FYN and you

The venture of Greenhouse chefs Peter Tempelhoff and Ashley Moss, Cape Town eatery FYN has been creating quite a lot of buzz amongst foodies with its distinctive Manhattan-inspired feel and fusion of Japanese-inspired cuisine with South Africa’s indigenous fynbos vegetation. Living up to his reputation for creative fusion, Chef Tempelhoff planned a very special culinary journey and invited us to a very special dinner so we could experience his skills first hand. Our editor France Beyers, no stranger to the exceptional restaurants on offer in the Western Cape, found the experience to be a delightful standout in a market where the competition is world-class.
At last Cape Town has a challenger for the number one spot on the foodies list of restaurants. The dining experience at Fyn was undoubtedly one of the best I have had this year. The attention to detail and the friendly and exceptionally well-trained staff set the tone for an evening of gastronomic delight.
My husband is a passionate wine drinker and commented that the Sommelier, Donovon Ravell, was impressive in the way he engaged and enthusiastically shared his knowledge in an unintimidating way. “A well-thought-out complimentary wine pairing with some unknown and unexpected wines, all paired very successfully.”
As far as the food is concerned, this was the main event. You have three menus to choose from: a vegetarian menu, a Pescatarian menu and a regular menu.  My husband decided to try the full, regular menu, and I had the Pescaterian menu.
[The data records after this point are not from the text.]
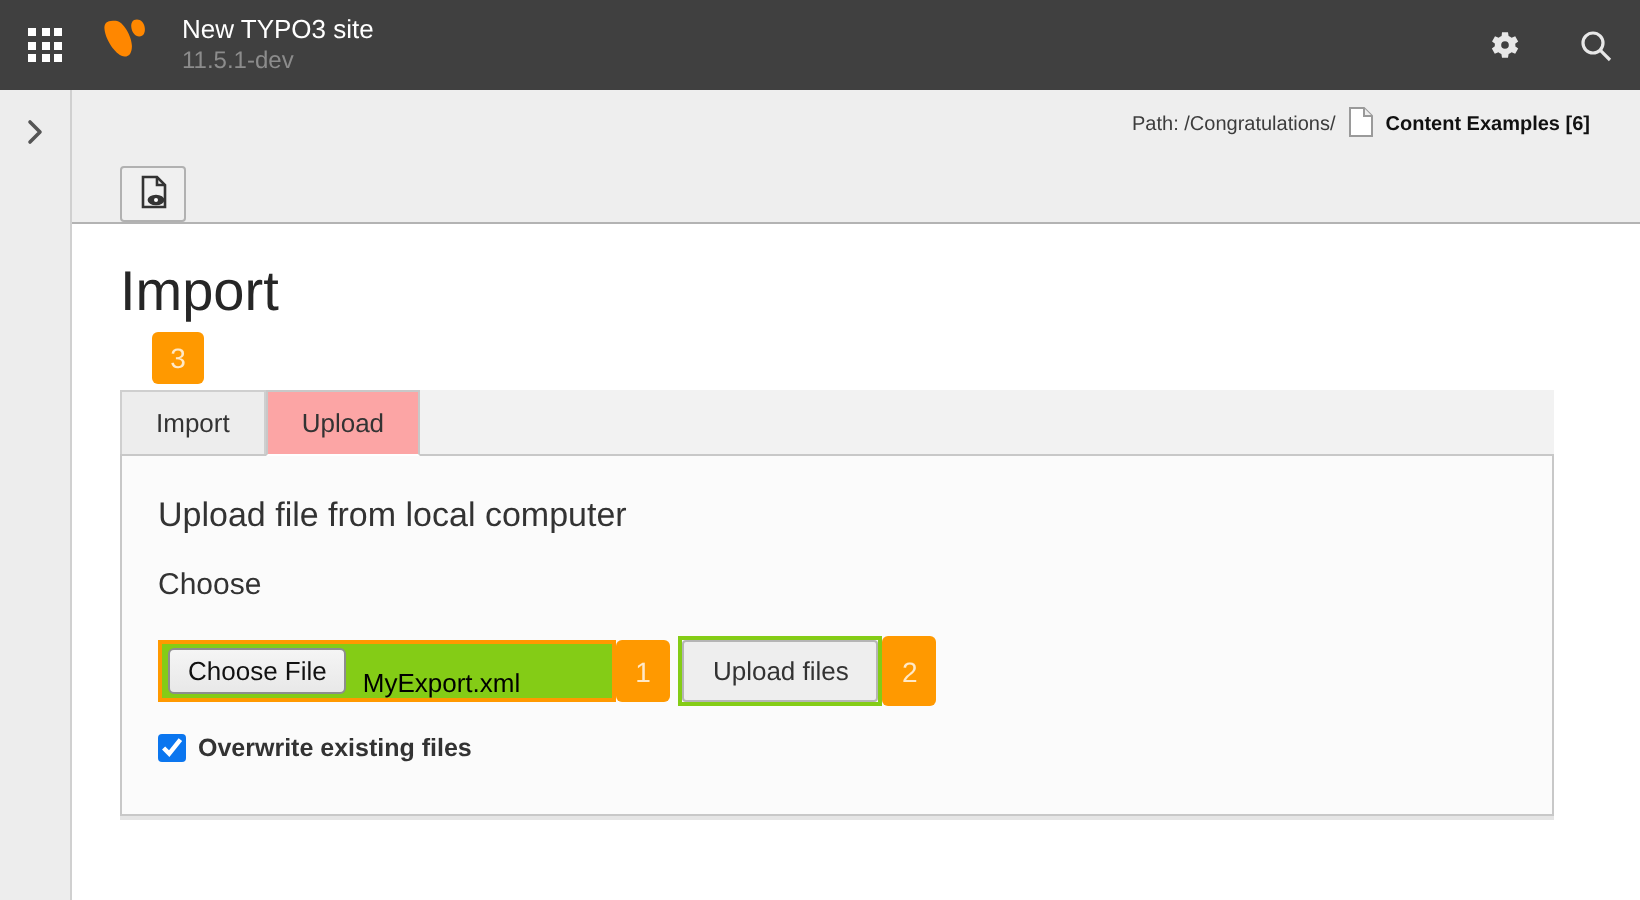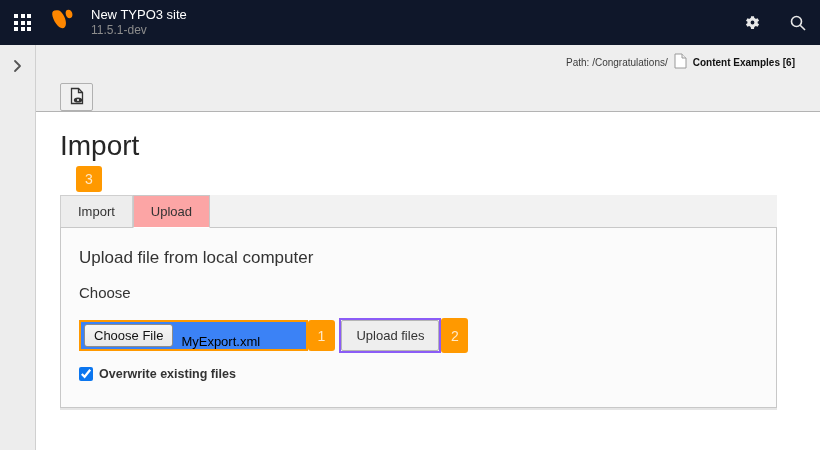--- a/index.html
+++ b/index.html
@@ -12,7 +12,7 @@
 
   
   .topbar {
-    height:45px; background:#0f172a; display:flex; align-items:center;
+    height:45px; background:#404040; display:flex; align-items:center;
     flex:0 0 45px; color:#fff;
   }
   .topbar-btn {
The four canapes were served with a glass of Saurwein 2019 Riesling: Daikon, spinach, chilli and Sancho roll, octopus yakitori on a skewer with mascarpone, smoked snoek hidden in an umeboshi bun. The best of the canape’s for me were the prawn Crudo, freshened up with a hint of naartjie and served on a seaweed stick. As you place the seaweed stick in your mouth, the saltiness ads a wonderful extra layer of taste to the rest of the flavours.
The bread service of Africa steamed bread (idombolo) and smokey charred onion butter melted over a flame in a copper pot, was absolutely irresistible.
The Kaiseki tray arrived, presented beautifully with 4 dishes,  was served with Linda Karien blend 2017 and Kaapzicht Cinsaut. Tuna, avocado, smoked ginger and kolrabi sushi – Sea trout, delightfully tiny blocks of apple kalamansi and oyster leaf and a tempura spring onion added – layers of texture. Grilled aubergine in a featherlight crisp, charred beans, binchotan aioli and karoo truffle Fyn ferments and pickles to clean your palate in between bites. This was followed by the best palette cleanser, a zesty sorbet served with gin and Tonic.
My main course, was sea Bream served with smoke eel ravioli, baby leeks, star anise and onion done to perfection. As a pre-desert, we were served a cheese sandwich, a delicately creamy gorgonzola ice cream sandwich bite served with a glass of Lammershoek de swart strooi.
Then to finish off the delightful evening a trio of deserts served with a glass of Thelema late harvest. Strawberry sorbet with yuzo, yoghurt and hints of chamomile, a sticky bosveld pudding with amarula cream, hazelnuts and a light cocunut ice cream and fresh fruit with buchu.
All in all a perfect evening. And the best part is that although it seems like a lot of food and a lot of different tastes, I felt satisfied, but not completely overdone by the end of the meal. The layers of tastes and flavours all worked together, complemented one another, the food was light and flavourful rather than rich and filling. I would certainly recommend you try to get a booking before this one becomes the nr. one food destination in South Africa.